A 3D plastic representation of the Twitter and Youtube logo is seen in front of a displayed ISIS flag in this photo illustration in Zenica, Bosnia and Herzegovina, Feb. 3, 2016. Reuters/Dado Ruvic

Since it rose to prominence nearly two years ago, the Islamic State group has distinguished itself from other militant groups through its prolific social media presence. Now, a team of scientists has developed an algorithm that aims to sift through this chaotic online universe and to eventually predict the group’s next attack.

The researchers, led by Neil Johnson, a physicist at the University of Miami, focused on the Russia-based social network Vkontakte, looking for pro-ISIS statements in multiple languages. The reason they chose Vkontakte is because Facebook shuts down pro-ISIS groups and discussions very promptly, and because Vkontakte’s 350 million users are more diverse — culturally and linguistically.

Johnson and his colleagues used a mathematical model — already being used to study groups of interacting objects, such as particles and animals, in the natural world — to sift through the online chatter of pro-ISIS posts each day from mid-2014 until August 2015.

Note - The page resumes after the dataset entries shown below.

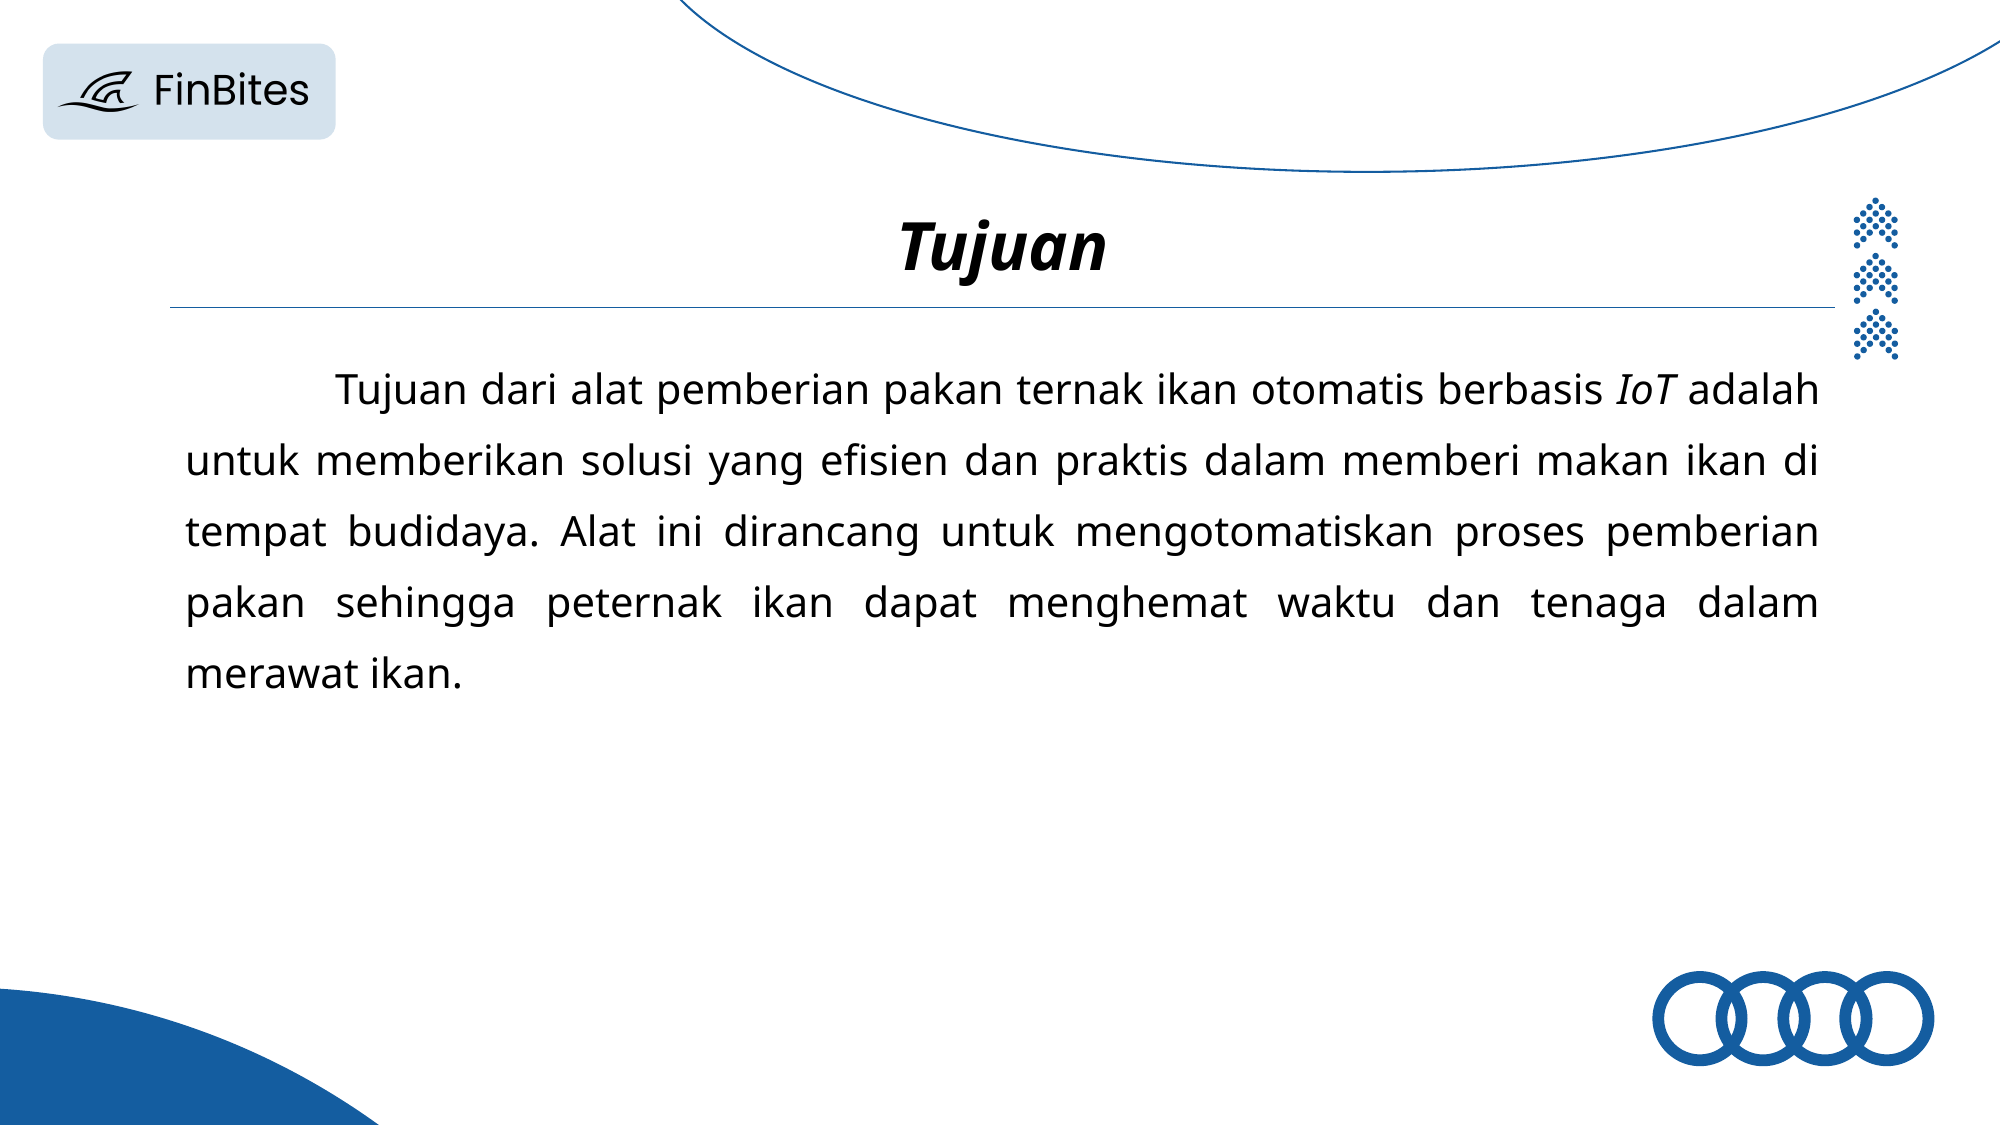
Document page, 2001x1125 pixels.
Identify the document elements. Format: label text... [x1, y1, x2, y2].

picture [57, 69, 317, 112]
title Tujuan dari alat pemberian pakan ternak ikan otomatis berbasis IoT adalah untuk memberikan solusi yang efisien dan praktis dalam memberi makan ikan di tempat budidaya. Alat ini dirancang untuk mengotomatiskan proses pemberian pakan sehingga peternak ikan dapat menghemat waktu dan tenaga dalam merawat ikan. [170, 334, 1836, 946]
text_box Tujuan [170, 195, 1836, 291]
text_box [0, 987, 381, 1125]
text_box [1652, 971, 1935, 1067]
text_box [41, 42, 337, 141]
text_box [1850, 256, 1902, 301]
text_box [679, 0, 2000, 173]
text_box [1850, 311, 1902, 357]
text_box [1850, 200, 1902, 246]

Moreover, instead of focusing only on large social media groups, the researchers manually identified 196 pro-ISIS “aggregates” — a term they used to refer to ad hoc pro-ISIS groups — and then studied how they coalesced and proliferated prior to the onset of an event in the real world.

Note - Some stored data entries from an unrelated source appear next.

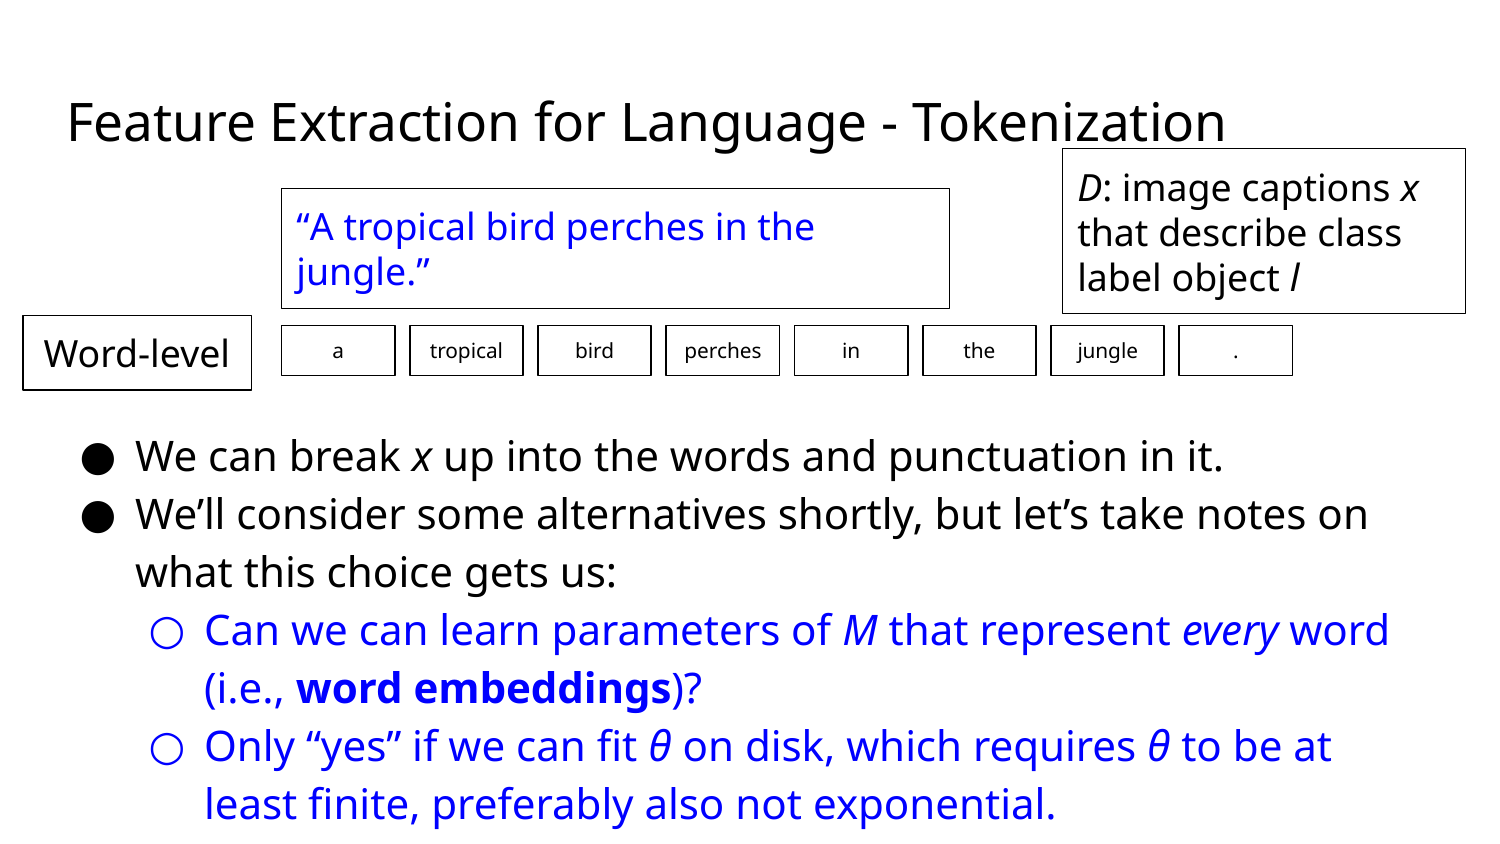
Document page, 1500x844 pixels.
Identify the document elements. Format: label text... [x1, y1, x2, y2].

text_box D: image captions x that describe class label object l [1062, 148, 1466, 314]
list We can break x up into the words and punctuation in it. We’ll consider some alternatives shortly, but let’s take notes on what this choice gets us: Can we can learn parameters of M that represent every word (i.e., word embeddings)? Only “yes” if we can fit θ on disk, which requires θ to be at least finite, preferably also not exponential. [51, 406, 1449, 844]
text_box “A tropical bird perches in the jungle.” [281, 188, 950, 309]
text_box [22, 315, 1293, 392]
title Feature Extraction for Language - Tokenization [51, 72, 1449, 167]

“It was like watching crystals forming. We were able to see how people were materializing around certain social groups; they were discussing and sharing information — all in real-time,” Johnson said in a statement. “The question is — Can there be a signal of how people are coming collectively together to do something without a proper system in place?”

According to the results published Friday in the journal Science, the answer is yes — at least to a certain extent.

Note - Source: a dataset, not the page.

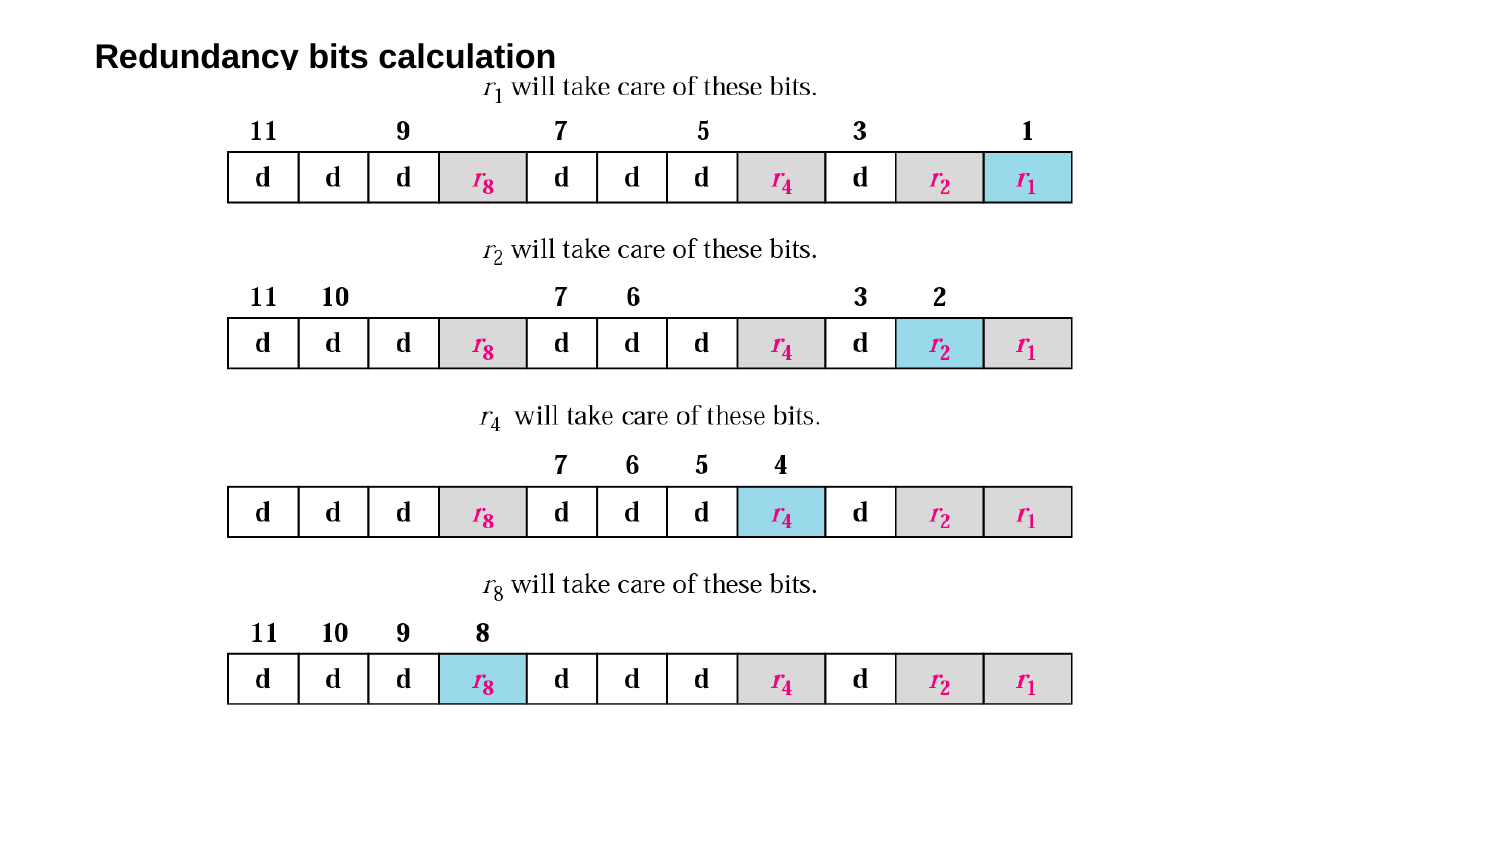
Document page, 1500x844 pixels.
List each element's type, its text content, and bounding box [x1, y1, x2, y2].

The researchers found that just before an attack takes place, there might be a spike in the formation of these small aggregates. After retroactively analyzing the data, they found that the algorithm could have been used to predict the 2014 attack on the Syrian town of Kobane.

“The main implication of our work is that once you identify the aggregates, you have your hand on the pulse of the entire organization. Instead of having to sift through millions of internet users and tracking specific individuals, an anti-ISIS agency can simply follow the relatively small number of aggregates to gauge what is happening in terms of hard-core global ISIS support,” Johnson wrote in an article published in the Conversation. “Now that we’ve identified a rather precise mathematical equation that describes their evolution, we can start to think about how to intervene.”

However, many still remain unconvinced. Given that the attack on Kobane — a large-scale military incursion — was the sole example cited in the study, it is not yet certain how effective the algorithm would be in predicting smaller terrorist attacks, especially the recent Orlando-style “lone-wolf” attack.

“With military action, if their strategy is to use social media to intimidate, then it makes sense. But with a terrorist attack, we’re often talking about one, two, sometimes a dozen people who are operating out of conditions of secrecy,” J.M. Berger, a fellow at George Washington University’s Program on Extremism, told the New York Times.